Intervention de Christian Eckert

Séance en hémicycle du 23 juillet 2014 à 15h00
Règlement du budget et approbation des comptes de l'année 2013 — Présentation

Christian Eckert, secrétaire d’état chargé du budget :

Nous avons réduit, en 2013, de plus d’un tiers le rythme de croissance de la dépense par rapport à celui constaté sous la dernière législature, qui était de 3,1 % par an en valeur.

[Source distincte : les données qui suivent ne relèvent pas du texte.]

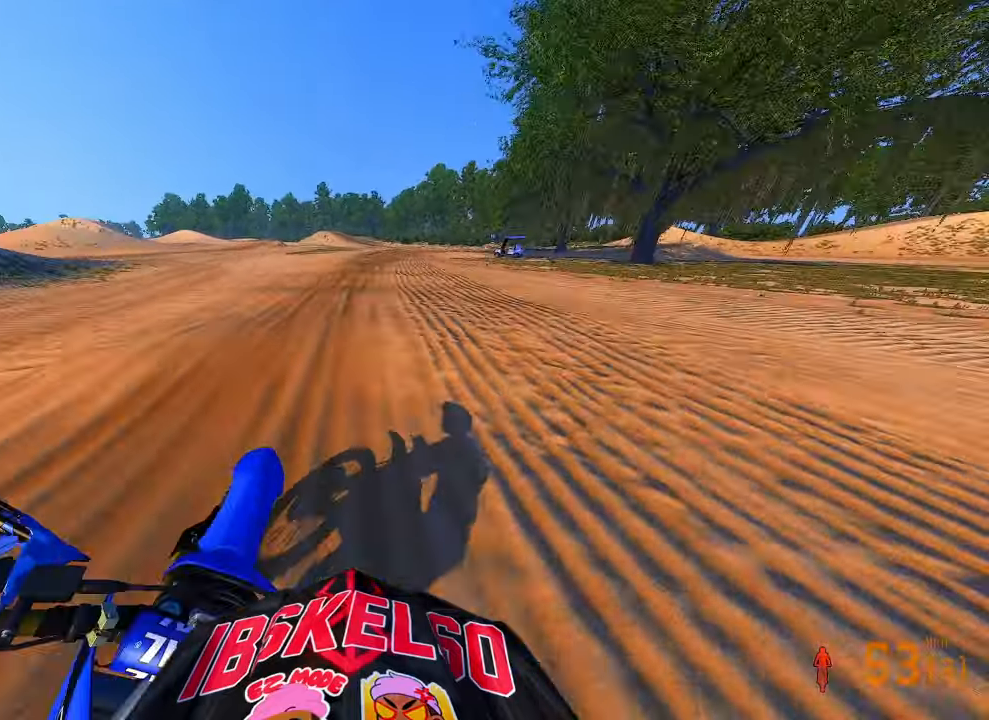
{"dt_ms": 500, "buttons": ["R2"], "left_stick": "up-right", "right_stick": "left", "button_events": []}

Nous avons donc enregistré des résultats en matière de maîtrise de la dépense. C’est la preuve que l’on peut faire montre de sérieux dans la gestion de l’argent public, sans pour autant remettre en cause notre service public ni notre modèle social.

Sur les recettes, le principal objet de nos débats aura porté sur les écarts entre prévision et exécution. On constate en effet un écart important de 14,6 milliards d’euros entre la prévision et l’exécution des recettes fiscales du budget de l’État. Les écarts entre prévision et exécution concernent plus généralement l’ensemble des ressources publiques et expliquent la plus grande part de l’écart entre prévision et réalisation du déficit.

Nous connaissons les facteurs d’explication de ces moins-values fiscales : c’est la moindre croissance de l’activité économique – 0,3 %, contre 0,8 % prévu en loi de finances initiale – ; c’est aussi et surtout l’élasticité des recettes qui a été nettement inférieure à l’unité – nous évaluons le coefficient à 0,2 – et qui explique à elle seule une dégradation de 0,5 % du PIB.

Si l’on regarde en détail l’évolution des prélèvements en 2013, on constate que deux impôts expliquent la faiblesse de leur progression : l’impôt sur les sociétés, en raison notamment de la chute du bénéfice fiscal des sociétés financières et la TVA, en raison de la faiblesse de l’investissement des ménages, due en grande partie à la faiblesse de la construction immobilière.

Cette faible élasticité des prélèvements en 2013 est donc liée à deux secteurs de l’économie spécifiques. Ces deux secteurs sont cycliques et les moindres prélèvements qu’ils ont induits en 2013 le sont également.

J’insisterai, enfin, sur la sincérité des prévisions de recettes fiscales pour 2013. L’article 32 de la LOLF dispose en effet que la sincérité s’apprécie « compte tenu des informations disponibles ». Ce n’est donc pas au regard de l’importance de l’écart entre prévision et exécution que l’on apprécie la sincérité d’un budget. Sans quoi la LFI pour 2009, avec un écart de 45,2 milliards d’euros entre prévision et exécution, eût été sans doute la plus insincère de l’histoire.